Reputation: 512
I have this piece of sql code that finds the row_number based on some values in a table __working that joins into a lookup table __Eval
;WITH r
AS (
select
w.uid,
t.TypeId,
--weight
ROW_NUMBER () OVER (PARTITION BY w.uid ORDER BY DIFFERENCE(t.val1, w.val1) + DIFFERENCE(t.val2, w.val2) + DIFFERENCE(t.val3, w.val3) + DIFFERENCE(t.val4, w.val4) DESC) as Score
,w.account
from __Working w
join __eval t on w.val1 like t.val1 and IsNull(w.val4, '') like t.val4 and IsNull(w.val2, '') like t.val2 and IsNull(w.val3, '') like t.val3
)
select * from r where r.account = 1 and score = 1
this returns a typeId = 1
however if I write it like this
;WITH r
AS (
select
w.uid,
t.TypeId,
--weight
ROW_NUMBER () OVER (PARTITION BY w.uid ORDER BY DIFFERENCE(t.val1, w.val1) + DIFFERENCE(t.val2, w.val2) + DIFFERENCE(t.val3, w.val3) + DIFFERENCE(t.val4, w.val4) DESC) as Score
,w.account
from __Working w
join __eval t on w.val1 like t.val1 and IsNull(w.val4, '') like t.val4 and IsNull(w.val2, '') like t.val2 and IsNull(w.val3, '') like t.val3
where r.account = 1
)
select * from r where r.account = 1 and score = 1
it returns TypeId = 2. I would expect that if i had multiple UIDs across different accounts in __working, but I don't. What am i missing here?
Upvotes: 0
Views: 873
Reputation: 1269443
Oh, this is a weirdness of unstable sorts. Your row_number()
expression is:
ROW_NUMBER() OVER (PARTITION BY w.uid
ORDER BY DIFFERENCE(t.val1, w.val1) +
DIFFERENCE(t.val2, w.val2) +
DIFFERENCE(t.val3, w.val3) +
DIFFERENCE(t.val4, w.val4) DESC
) as Score
The problem is that multiple rows have the same value for the ORDER BY
key. Different invocations arbitrary choose which of these multiple rows is first, second, and so on.

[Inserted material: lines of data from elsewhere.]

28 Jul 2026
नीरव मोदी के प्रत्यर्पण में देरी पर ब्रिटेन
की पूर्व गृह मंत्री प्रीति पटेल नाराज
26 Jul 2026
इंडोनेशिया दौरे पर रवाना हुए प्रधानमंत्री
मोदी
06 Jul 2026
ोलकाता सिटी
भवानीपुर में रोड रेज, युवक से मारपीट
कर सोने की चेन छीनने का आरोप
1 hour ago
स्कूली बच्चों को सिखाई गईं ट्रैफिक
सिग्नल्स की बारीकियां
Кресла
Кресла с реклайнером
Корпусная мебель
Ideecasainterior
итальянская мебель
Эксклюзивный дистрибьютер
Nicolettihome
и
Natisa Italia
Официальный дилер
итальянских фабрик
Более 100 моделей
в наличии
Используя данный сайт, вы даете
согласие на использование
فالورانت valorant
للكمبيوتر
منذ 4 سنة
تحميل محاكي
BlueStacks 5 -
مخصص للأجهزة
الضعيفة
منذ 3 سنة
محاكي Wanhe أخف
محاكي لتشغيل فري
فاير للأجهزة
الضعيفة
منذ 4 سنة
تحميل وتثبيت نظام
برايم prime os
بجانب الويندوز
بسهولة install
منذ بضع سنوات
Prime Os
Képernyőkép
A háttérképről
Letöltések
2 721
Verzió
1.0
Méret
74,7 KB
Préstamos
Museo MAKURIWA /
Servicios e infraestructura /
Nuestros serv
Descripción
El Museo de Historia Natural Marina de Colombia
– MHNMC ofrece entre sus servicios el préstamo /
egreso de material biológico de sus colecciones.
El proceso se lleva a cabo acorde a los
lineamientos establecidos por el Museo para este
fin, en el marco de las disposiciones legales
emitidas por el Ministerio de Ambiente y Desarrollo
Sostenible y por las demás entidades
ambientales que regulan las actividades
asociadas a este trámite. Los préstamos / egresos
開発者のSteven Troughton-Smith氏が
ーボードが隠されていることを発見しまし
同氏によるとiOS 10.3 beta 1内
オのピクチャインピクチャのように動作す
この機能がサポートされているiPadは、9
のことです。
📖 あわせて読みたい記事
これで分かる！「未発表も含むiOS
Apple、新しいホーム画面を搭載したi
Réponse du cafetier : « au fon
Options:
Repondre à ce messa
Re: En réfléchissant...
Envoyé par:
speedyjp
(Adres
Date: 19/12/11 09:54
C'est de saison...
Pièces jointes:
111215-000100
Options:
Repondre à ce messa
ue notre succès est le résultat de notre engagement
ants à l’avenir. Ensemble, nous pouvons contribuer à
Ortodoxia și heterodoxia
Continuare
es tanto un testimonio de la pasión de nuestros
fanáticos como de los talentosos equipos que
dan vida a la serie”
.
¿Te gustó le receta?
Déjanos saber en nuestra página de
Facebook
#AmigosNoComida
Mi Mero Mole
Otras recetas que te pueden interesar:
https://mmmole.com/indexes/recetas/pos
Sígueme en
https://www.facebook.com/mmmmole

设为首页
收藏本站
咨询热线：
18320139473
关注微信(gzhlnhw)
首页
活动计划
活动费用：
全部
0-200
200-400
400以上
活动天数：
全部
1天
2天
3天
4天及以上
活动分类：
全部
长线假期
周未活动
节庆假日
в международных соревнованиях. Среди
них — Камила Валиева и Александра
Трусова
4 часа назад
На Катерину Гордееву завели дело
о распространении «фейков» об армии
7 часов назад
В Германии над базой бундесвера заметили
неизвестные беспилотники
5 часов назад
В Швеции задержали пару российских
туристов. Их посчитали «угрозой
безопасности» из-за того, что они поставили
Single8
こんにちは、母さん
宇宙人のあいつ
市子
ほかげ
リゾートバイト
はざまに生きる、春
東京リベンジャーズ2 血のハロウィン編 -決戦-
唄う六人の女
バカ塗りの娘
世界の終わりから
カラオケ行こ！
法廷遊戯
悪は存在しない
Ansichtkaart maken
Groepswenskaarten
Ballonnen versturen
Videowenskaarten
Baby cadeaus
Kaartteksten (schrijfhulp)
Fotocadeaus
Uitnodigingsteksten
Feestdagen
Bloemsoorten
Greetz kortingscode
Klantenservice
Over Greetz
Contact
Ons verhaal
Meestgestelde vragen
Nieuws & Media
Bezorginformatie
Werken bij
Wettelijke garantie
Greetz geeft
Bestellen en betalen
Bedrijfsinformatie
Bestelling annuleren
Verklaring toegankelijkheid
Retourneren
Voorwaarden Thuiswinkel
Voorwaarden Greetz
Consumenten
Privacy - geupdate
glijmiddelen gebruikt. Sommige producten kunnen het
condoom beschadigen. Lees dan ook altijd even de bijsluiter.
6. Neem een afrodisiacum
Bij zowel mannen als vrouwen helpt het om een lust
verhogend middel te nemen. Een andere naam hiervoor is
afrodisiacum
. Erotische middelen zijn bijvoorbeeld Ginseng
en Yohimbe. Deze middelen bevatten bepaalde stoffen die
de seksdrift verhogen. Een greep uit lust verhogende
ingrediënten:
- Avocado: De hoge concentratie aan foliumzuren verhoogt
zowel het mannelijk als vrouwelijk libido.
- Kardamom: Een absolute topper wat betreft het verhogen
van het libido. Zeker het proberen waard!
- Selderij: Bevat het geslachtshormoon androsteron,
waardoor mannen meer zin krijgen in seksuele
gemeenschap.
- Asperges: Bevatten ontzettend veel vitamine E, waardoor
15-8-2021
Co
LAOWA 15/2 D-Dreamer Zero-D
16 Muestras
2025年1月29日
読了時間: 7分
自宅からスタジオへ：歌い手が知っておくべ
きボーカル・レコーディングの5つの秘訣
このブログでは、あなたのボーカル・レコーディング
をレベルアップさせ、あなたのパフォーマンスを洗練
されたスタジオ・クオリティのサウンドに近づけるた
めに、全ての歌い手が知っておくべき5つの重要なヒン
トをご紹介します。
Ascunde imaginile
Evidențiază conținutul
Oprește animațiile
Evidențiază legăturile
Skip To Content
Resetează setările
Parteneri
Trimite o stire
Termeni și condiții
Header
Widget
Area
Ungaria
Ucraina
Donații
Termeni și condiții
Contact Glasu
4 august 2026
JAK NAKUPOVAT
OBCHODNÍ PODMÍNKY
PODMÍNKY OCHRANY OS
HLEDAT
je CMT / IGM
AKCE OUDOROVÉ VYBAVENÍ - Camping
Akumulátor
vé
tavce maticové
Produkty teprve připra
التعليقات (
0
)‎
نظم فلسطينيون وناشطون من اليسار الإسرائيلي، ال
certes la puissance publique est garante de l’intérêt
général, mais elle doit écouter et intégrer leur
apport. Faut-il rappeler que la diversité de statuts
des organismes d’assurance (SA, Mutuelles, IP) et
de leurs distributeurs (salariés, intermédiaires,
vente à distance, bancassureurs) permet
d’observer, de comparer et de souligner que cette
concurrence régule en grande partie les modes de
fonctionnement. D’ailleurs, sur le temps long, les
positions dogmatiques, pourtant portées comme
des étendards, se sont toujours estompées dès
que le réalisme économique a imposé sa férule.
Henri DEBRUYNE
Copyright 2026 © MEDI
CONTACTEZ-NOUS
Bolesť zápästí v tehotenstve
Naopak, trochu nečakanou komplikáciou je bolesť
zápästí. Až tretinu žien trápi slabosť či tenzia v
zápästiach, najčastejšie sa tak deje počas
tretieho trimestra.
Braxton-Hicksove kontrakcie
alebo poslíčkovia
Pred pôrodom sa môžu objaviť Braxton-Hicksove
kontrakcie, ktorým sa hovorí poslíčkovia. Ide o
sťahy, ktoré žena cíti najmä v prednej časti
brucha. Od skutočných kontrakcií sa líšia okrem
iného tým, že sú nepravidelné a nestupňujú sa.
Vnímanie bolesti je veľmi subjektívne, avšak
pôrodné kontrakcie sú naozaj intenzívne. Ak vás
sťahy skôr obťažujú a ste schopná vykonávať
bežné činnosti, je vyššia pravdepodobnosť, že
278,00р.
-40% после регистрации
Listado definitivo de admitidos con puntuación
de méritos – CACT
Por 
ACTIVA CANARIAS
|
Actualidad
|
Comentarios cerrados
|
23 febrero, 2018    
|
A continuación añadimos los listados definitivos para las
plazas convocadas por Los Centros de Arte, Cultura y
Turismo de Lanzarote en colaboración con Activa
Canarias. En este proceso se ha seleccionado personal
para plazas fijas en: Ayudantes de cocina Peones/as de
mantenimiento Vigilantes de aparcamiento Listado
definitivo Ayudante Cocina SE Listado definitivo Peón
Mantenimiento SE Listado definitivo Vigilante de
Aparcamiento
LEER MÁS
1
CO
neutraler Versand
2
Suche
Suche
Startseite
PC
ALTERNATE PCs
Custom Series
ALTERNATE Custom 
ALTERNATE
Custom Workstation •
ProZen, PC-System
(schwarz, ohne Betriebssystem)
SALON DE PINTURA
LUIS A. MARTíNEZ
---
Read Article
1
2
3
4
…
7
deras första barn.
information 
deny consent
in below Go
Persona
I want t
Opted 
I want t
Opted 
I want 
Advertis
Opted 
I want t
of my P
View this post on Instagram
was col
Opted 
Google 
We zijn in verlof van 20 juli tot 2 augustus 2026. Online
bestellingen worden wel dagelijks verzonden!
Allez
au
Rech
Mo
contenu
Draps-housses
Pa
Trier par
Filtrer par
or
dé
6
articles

The canonical solution is to include some sort of unique key so the sort is stable:
ROW_NUMBER() OVER (PARTITION BY w.uid
ORDER BY (DIFFERENCE(t.val1, w.val1) +
DIFFERENCE(t.val2, w.val2) +
DIFFERENCE(t.val3, w.val3) +
DIFFERENCE(t.val4, w.val4)
) DESC,
?? -- perhaps typeId
) as Score
However, I might suggest a more arduous solution. Accept the fact that ties might exist, and use rank()
and dense_rank()
to identify them. Then, figure out explicitly what to do in the case of a tie -- perhaps all are equally interesting to you or perhaps you have some other method of breaking ties.
Upvotes: 2